For metadata-less polling, the flow simply adds a metadata query step before the pull request.

14. Strengths and Trade-offs

Strengths

  • Best remote-transfer design in the current connector stack for large payloads.
  • Supports raw-data fast path.
  • Keeps stage communication under the same connector abstraction.
  • Includes real lifecycle and memory-pool management.
  • Works for both stage payload transfer and KV transfer scenarios.

Trade-offs

  • More complex than the store-based connector.
  • Correctness depends on role injection and endpoint coordination.
  • Caller must release fast-path receive buffers.
  • Current implementation is optimized for single-consumer transfer semantics.

15. Summary

MooncakeTransferEngineConnector is the high-performance peer-to-peer transport in the OmniConnector system.
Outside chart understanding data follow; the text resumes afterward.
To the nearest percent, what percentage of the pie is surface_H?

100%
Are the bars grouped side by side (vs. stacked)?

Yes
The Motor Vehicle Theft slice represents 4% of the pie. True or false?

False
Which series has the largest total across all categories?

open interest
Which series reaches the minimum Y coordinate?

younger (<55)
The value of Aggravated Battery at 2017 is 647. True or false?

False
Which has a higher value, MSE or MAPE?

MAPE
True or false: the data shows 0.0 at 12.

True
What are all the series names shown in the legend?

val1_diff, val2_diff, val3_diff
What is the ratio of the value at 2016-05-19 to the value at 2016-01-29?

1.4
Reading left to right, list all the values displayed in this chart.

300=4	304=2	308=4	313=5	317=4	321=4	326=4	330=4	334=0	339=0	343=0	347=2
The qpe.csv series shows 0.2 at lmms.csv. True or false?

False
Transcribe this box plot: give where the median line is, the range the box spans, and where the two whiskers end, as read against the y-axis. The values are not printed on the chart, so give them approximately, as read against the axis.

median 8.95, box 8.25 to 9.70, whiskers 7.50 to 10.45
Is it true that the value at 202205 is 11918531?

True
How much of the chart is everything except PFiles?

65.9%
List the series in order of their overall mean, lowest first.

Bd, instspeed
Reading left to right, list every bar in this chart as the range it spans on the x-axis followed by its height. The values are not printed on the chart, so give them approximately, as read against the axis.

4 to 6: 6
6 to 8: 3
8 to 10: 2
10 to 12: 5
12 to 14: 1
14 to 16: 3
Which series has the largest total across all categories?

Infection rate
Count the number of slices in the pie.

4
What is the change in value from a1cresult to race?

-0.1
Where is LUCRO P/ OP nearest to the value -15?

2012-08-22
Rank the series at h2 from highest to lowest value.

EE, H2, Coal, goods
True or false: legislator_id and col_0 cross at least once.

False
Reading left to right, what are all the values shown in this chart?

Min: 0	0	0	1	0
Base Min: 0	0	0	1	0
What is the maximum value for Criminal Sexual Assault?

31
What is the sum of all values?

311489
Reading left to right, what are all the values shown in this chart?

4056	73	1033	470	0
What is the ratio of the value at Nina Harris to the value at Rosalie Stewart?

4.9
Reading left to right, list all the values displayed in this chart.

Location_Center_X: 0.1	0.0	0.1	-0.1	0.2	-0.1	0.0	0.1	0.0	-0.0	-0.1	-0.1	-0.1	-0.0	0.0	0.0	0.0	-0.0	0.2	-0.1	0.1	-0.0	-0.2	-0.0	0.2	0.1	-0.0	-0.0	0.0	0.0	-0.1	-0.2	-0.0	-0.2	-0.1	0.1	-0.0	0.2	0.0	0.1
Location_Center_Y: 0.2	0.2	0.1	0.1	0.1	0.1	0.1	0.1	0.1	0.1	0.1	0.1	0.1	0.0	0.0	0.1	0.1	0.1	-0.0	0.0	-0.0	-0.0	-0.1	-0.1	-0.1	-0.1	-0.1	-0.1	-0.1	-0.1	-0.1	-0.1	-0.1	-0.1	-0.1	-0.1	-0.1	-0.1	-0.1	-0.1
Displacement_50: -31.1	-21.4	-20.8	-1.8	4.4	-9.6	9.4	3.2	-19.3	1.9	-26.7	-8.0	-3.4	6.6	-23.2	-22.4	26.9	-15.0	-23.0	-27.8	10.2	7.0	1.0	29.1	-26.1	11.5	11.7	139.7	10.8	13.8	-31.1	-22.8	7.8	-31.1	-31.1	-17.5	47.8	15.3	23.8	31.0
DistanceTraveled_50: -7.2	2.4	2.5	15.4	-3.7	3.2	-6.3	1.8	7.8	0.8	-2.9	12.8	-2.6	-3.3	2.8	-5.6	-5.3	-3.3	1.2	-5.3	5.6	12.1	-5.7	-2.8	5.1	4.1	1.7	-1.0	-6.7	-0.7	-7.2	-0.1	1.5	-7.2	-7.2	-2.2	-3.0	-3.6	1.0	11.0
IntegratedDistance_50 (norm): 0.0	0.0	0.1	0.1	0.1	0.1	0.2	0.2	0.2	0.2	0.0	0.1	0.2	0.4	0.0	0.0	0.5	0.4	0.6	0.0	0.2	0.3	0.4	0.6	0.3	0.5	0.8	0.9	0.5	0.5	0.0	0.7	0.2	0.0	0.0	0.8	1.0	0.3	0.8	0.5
Its design combines:

  • a registered memory pool
  • a safe subrange allocator
  • a ZMQ control plane
  • a Mooncake transfer-engine data plane

This allows the connector to support both:

  1. a fast path for raw tensors and bytes
  2. a generic object path for arbitrary Python payloads

Within vLLM-Omni, it is the connector that most directly targets performance-sensitive remote transfer, especially for large payloads and KV cache movement. Its additional complexity is deliberate: it is the connector that turns the generic OmniConnector abstraction into a transport capable of efficient remote memory movement rather than simple object storage.